Brasil terá a maior delegação no Sínodo da Amazônia; religiosos denunciam violência e destruição do meio ambiente

De 6 a 27 deste mês acontece no Vaticano o Sínodo para a Amazônia, com o tema “Amazônia: novos caminhos para a Igreja e para uma ecologia integral”. O encontro de 250 bispos foi convocado em outubro de 2017 pelo Papa Francisco, e as discussões ocorrerão em torno da presença da igreja na região e também a formação de padres. Bispos de nove países que fazem parte da floresta (Brasil, Peru, Colômbia, Bolívia, Venezuela, Guiana, Guiana Francesa e Suriname) vão levar ao papa as demandas dos povos tradicionais da região. O Brasil terá a maior delegação, com 118 integrantes, sendo 56 bispos da região amazônica.

por Pedro Calvi / CDHM

Nesta terça-feira (1º), a Comissão de Direitos Humanos e Minorias da Câmara dos Deputados (CDHM) fez audiência pública para ouvir religiosos e sociedade civil sobre a importância do encontro em Roma. O debate foi realizado em parceria com a Comissão de Integração Nacional, Desenvolvimento Regional e da Amazônia (CINDRA).

Dom Evaristo Spengler, bispo da Prelazia do Marajó (PA), afirma que não existem duas crises na região, uma ambiental e outra social. “É uma crise só, socioambiental. Ela é provocada pelo modelo de desenvolvimento na Amazônia, que é predatório com cinco atividades básicas que são a extração de madeira, pecuárias extensivas, mineração, monocultura e geração de energia”. O religioso destaca que esse formato tem consequências para a população local como grande êxodo rural, impactos sobre os rios, clima e ciclo das chuvas. “Além disso, a área desmatada hoje concentra 9 entre 10 mortes de defensores dos direitos humanos e fez aumentar o número de casos de abuso sexual, prostituição infantil e tráfico de drogas”.

Spengler sustenta um modelo de desenvolvimento socioambiental com articulação entre o meio ambiente e o crescimento econômico, “com a produção ecológica de açaí, castanha, cacau e óleos, por exemplo. Sem falar o potencial farmacológico que tem só 5% do potencial pesquisado. Esse seria um modelo de redistribuição de renda, cultivado por indígenas, quilombolas, agricultores familiares. Gera muito mais riqueza e beneficiaria mais de 300 mil pessoas e sem derrubar a floresta”. Ele pediu que a CDHM proteja os defensores de direitos humanos e ambientais que “são cada vez amis ameaçados e criminalizados”.
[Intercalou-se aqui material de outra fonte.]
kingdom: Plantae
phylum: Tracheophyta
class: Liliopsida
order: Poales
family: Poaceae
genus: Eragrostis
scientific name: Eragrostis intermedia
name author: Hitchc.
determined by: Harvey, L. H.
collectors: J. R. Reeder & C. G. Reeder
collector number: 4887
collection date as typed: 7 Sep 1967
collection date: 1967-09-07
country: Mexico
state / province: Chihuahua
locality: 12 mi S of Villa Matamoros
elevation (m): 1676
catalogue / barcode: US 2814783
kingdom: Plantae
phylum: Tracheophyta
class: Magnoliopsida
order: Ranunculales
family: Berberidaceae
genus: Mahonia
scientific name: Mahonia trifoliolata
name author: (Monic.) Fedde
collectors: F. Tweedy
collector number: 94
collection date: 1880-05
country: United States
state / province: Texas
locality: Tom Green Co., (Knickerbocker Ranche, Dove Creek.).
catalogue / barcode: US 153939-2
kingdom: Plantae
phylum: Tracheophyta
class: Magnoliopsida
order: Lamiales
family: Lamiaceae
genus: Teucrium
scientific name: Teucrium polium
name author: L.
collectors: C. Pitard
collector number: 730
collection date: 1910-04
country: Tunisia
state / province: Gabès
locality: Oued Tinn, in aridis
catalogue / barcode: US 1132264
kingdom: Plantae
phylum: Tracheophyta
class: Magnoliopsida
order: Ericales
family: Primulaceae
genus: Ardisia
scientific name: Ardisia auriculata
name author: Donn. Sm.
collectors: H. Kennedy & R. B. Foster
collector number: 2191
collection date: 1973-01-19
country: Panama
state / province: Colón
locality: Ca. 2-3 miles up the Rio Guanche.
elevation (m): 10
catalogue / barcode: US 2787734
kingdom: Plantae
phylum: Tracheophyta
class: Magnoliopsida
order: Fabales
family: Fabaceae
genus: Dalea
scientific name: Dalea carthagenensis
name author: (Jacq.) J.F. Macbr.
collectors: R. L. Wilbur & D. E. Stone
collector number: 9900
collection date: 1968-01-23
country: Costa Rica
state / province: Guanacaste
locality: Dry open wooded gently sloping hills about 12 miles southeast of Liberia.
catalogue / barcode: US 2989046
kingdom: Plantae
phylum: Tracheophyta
A exploração sistêmica da biodiversidade da região é lembrada também por Manoel Andrade, coordenador do Núcleo de Estudos Amazônicos (NEAZ) da Universidade de Brasília. “É um modelo baseado no latifúndio, na concentração de riquezas através da monocultura e mineração, com a destruição dos recursos naturais e das lideranças. Isso é uma marca que vale para todo o país e isso deve ser mudado, porque destrói a base importante de sustento de uma sociedade, que são seus próprios recursos”. O pesquisador sugere políticas públicas que fortaleçam o nível de informação e escolaridade dos povos tradicionais, pois, dessa forma, “a população pode fazer uma análise crítica dessa realidade”.

Construção

De junho de 2018 a abril deste ano foram feitas, nos nove países que integram a região Pan-Amazônica, uma série de atividades para levantar as  demandas dos povos amazônicos como indígenas, ribeirinhos, quilombolas, mulheres e jovens. No total, ocorreram 57 assembleias, 21 fóruns nacionais, 17 fóruns temáticos e 179 rodas de conversa. Só no Brasil foram 182 atividades.

“Estamos preparando um relatório sobre direitos humanos na Amazônia com a participação de deputados de vários partidos, para entregar à Rede Eclesial Pan-Amazônica, junto com os relatórios das diligências que a Comissão fez este ano na região, no Amapá, Amazonas e Maranhão”, explica Helder Salomão (PT/ES), presidente da CDHM. O deputado acrescenta: “Para os bispos, a vida na Amazônia está ameaçada pela destruição e exploração ambiental, além da violação sistemática dos direitos dos povos dessa região como direito ao território, à autodeterminação, à demarcação dos territórios e à consulta e ao consentimento prévios”.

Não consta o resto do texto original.